Let me explain why that is and what I recommend you do instead.
Full versus incremental
Let me quickly review: a full backup is a backup of everything, period. It’s a snapshot of whatever it is you’re backing up. So if you’re doing a full backup of your drive, it’s a complete copy of everything on that drive. An incremental backup, on the other hand, is a backup of everything that changed since the last backup.
Let’s say, for example, you do a full backup on Monday; then on Tuesday you do an incremental backup, which will contain only those files that changed between Monday and Tuesday. Then on Wednesday, you do an incremental backup again. This time it will contain only the changes that occurred between Tuesday and Wednesday. You get the idea.
What you’ve done is exactly that, except you’ve repeated it 365 times in a row. Rather than copying everything, everyday, you’re only backing up a smaller subset: the things that changed. It is faster and it does take up less disk space overall. I do recommend that you do it; I just don’t recommend that you do it for as long as you have.

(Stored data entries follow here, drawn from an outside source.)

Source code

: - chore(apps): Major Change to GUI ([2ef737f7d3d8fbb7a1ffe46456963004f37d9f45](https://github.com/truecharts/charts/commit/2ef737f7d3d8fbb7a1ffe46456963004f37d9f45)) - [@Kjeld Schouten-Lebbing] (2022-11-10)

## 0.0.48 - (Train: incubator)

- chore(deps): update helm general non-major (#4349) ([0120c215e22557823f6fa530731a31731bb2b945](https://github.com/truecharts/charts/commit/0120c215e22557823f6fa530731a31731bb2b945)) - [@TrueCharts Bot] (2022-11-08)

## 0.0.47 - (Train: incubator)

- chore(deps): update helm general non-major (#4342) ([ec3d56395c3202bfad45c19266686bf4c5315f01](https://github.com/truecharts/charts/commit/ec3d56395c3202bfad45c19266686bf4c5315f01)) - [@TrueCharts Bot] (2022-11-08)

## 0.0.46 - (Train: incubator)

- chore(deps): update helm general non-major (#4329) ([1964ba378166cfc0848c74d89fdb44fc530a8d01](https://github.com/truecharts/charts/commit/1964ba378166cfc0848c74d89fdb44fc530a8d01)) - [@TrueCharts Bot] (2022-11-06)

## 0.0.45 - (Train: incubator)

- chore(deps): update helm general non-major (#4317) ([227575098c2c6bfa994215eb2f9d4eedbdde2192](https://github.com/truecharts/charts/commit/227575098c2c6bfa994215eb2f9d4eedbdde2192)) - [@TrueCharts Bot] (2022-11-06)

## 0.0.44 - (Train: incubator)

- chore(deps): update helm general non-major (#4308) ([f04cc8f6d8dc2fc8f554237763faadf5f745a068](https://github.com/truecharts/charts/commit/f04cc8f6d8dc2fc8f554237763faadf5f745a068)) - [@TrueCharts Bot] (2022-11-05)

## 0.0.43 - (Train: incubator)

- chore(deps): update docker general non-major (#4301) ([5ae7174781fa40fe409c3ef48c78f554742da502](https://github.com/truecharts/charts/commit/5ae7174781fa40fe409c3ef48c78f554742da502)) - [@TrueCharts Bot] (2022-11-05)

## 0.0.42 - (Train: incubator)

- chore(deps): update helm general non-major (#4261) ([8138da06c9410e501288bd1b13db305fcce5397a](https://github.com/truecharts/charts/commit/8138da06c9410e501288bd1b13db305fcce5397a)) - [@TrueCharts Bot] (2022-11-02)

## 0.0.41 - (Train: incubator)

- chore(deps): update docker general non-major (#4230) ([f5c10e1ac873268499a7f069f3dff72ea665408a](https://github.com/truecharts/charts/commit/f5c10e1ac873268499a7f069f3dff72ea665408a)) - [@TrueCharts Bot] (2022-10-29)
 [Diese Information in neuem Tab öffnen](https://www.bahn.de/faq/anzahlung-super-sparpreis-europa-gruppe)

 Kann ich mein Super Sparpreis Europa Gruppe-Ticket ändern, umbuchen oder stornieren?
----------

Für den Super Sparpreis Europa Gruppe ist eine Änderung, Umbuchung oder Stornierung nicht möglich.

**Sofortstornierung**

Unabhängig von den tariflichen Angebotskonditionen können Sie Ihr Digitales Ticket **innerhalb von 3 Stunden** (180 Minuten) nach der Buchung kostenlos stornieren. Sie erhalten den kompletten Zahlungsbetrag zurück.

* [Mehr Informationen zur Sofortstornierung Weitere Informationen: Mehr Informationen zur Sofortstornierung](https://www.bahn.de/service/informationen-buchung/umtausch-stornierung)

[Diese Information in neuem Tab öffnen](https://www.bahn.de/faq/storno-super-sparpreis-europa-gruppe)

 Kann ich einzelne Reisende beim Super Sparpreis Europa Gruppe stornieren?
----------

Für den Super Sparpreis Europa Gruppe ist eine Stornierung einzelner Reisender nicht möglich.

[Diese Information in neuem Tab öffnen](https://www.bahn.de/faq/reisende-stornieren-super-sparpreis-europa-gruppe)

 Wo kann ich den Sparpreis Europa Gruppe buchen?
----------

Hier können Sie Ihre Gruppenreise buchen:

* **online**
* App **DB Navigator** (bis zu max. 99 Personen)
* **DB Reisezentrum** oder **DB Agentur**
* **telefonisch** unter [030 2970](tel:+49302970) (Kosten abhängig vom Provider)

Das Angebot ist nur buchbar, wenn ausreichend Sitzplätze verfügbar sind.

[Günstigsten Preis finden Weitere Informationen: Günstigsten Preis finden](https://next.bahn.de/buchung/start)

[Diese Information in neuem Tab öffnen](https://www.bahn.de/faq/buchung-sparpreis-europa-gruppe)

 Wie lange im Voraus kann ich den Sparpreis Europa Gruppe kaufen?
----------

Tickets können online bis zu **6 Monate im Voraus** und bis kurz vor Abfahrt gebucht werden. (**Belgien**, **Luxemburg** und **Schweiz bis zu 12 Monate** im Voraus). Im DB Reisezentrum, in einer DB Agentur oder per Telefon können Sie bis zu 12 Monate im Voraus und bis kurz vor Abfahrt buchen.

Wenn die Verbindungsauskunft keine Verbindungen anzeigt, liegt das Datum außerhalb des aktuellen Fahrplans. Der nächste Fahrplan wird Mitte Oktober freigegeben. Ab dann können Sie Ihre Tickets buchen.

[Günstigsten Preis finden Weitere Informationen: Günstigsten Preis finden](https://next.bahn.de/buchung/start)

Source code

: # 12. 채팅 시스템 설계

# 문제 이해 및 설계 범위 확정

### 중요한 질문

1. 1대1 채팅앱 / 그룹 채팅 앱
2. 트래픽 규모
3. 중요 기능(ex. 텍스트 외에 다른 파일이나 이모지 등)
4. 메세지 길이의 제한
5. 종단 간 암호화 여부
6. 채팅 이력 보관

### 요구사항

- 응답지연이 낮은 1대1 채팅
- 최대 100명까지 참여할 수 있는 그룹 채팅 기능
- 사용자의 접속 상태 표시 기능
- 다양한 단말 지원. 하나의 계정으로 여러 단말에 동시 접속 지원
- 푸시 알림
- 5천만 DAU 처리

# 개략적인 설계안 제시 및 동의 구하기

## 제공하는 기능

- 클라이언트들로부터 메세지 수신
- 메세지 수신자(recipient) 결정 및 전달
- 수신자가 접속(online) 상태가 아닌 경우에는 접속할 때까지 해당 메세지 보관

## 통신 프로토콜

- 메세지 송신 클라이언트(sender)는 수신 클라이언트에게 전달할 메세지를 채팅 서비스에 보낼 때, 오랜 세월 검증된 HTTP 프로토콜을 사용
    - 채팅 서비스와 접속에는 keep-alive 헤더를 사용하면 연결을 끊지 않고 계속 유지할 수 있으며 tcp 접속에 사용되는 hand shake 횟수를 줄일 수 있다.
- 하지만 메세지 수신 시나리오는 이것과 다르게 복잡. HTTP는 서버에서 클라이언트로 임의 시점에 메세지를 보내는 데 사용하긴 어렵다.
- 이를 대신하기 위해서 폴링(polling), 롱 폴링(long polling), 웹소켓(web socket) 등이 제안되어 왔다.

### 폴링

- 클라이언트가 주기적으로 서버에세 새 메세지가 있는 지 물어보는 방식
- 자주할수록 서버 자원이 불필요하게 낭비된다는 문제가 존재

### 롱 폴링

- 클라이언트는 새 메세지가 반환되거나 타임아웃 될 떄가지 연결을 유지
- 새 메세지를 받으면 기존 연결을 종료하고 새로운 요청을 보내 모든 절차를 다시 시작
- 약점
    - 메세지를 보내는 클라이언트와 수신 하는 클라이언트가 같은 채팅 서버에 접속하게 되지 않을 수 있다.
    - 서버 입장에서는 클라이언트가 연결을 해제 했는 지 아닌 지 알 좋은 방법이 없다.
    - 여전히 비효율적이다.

Here’s the problem: the incremental backups all rely on all of the preceding incremental backups. If any of the incremental backups are lost or damaged somehow, then all of the incremental backups that were taken thereafter are no longer valid. Each one depends on all of those that have been taken prior.
In a sense, it’s a house of cards. Lose the wrong one, and it could all come tumbling down.
So, for example, you take a full backup on January 1. You take a year’s worth of incremental backups, so you’ve got 364 of them (365 is of course the full backup). If you lose the incremental backup that was taken on, say, February 1st, then you’ll have lost access to everything that was backed up for the rest of the year.
My recommendation is a compromise; take a full backup about once a month, then do incremental backups every day. That’s exactly what I do.
If you do that for a year, that’s going to take up more disk space than the one full backup and 364 incrementals that you have now. So you’ll need to manage your disk space somehow.
A full backup and the incrementals that follow it are what I’m going to call a “backup set”. I keep two backup sets. Set #1 is the current one: the full backup and then any incremental backups that are currently being added to it for the month that I’m in. Set #2 is the previous month: the previous month’s full backup and then all 28, 29, 30, or 31 incremental backups that were taken that month.
Occasionally, I’ll actually squirrel away one of the monthly full backups, but that’s more of an archival thing than an actual backup thing.
To sum up, things are kind of risky with your one year’s worth of incrementals. Everything could work just fine. But to be honest, I’d really encourage you to change your approach.